Onto the dress…this project marked my first foray into garment sewing, and it was a good one! I bought three yards of this lawn cotton from Gorgeous Fabrics a few weeks ago (as well as a fabric I shouldn’t have bought, which I think is destined to become a quilt back). I love the fabric, which looks exactly like a Liberty print called “Poppy and Honesty.”

The pattern called for ticking and a yoke.  I chose not to sew it with the yoke, which was basically a design element for directional fabrics like ticking, and would have looked odd in this pattern. Here are my notes on various project features:

Sleeves: I gave my sleeves a small cuff and am still debating sewing my leftover buttons onto the edges…my suspicion is that they will disappear because it is a busy fabric and will be a waste of time in the end. I prefer 3/4-length sleeves, and these do not disappoint…although there is a significant amount of excess fabric to be gathered into the sleeve of the XS. I am going to try a new technique, taught to me by my mother, next time I attempt this pattern.  I want to reduce bulk in the shoulders, as these border on puff sleeves…an 80s fashion element I do not want to revive. Ever.

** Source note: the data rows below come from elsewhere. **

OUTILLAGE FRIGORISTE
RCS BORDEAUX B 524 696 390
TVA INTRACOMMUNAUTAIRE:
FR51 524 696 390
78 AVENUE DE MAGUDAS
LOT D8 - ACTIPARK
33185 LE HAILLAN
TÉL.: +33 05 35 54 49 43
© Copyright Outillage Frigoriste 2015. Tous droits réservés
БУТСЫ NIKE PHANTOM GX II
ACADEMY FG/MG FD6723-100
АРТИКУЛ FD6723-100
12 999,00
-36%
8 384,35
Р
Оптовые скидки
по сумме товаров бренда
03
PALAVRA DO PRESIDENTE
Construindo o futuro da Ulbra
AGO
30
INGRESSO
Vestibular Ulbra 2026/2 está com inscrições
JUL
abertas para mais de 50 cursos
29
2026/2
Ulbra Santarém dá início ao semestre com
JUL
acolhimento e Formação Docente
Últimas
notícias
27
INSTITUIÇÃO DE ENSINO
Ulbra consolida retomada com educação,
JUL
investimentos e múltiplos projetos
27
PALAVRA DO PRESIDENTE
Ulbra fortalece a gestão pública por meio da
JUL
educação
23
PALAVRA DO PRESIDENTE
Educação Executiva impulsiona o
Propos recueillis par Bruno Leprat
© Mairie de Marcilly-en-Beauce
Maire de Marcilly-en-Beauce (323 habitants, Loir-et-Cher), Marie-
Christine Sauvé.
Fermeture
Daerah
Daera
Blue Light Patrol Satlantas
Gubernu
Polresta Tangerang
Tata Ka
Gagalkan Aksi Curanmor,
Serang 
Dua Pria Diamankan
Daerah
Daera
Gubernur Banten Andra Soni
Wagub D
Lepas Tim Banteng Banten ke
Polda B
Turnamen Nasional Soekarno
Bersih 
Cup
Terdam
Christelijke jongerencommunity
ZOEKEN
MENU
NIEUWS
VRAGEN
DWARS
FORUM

Fabric: I’m happy with the fabric itself, but not in this dress. The dress requires a more structured, heavier, less drapey fabric (hence its original incarnation in ticking), and the lawn is much less structured than I would like. I suspect my fabric choice may have rendered it unsuitable for regular wear.

Fit: I have a feeling fit is going to be a frequent issue for me. I am very petite–my hip measurements are a full 2″ smaller than the smallest measurement given for the XS size.  I had to adjust the length of the pattern by about 4″ and I think that made the fullness in the hip less noticeable.  Luckily, Wendy has given me confidence in adjusting patterns to fit, so I do not think it will be a problem for me to modify for my shape!

Collar: The pattern calls for a mandarin collar, which I made…I love mandarin collars. Sewers, beware: there is an error in the collar directions, but I think even novice sewers could spot it. The pattern calls for you to cut a 1/2″ x 19″ strip for the collar…obviously, that wouldn’t work, and you would end up with a finished collar of 1/8″, at most. I cut a 3″ by 19″ strip and am happy with how it turned out!

Mistakes/ lessons: I interfaced neither the collar nor the button placket, both of which needed it desperately.  I didn’t know about how important interfacing is before I did this (I know, it’s shameful).  My button placket fabric puckered a bit. It’s not noticeable to others, probably, but is to me!

All in all, I would say it was a success and I enjoyed the process so much. Thank you, Wendy Mullin, for giving me a new reason to get up in the morning.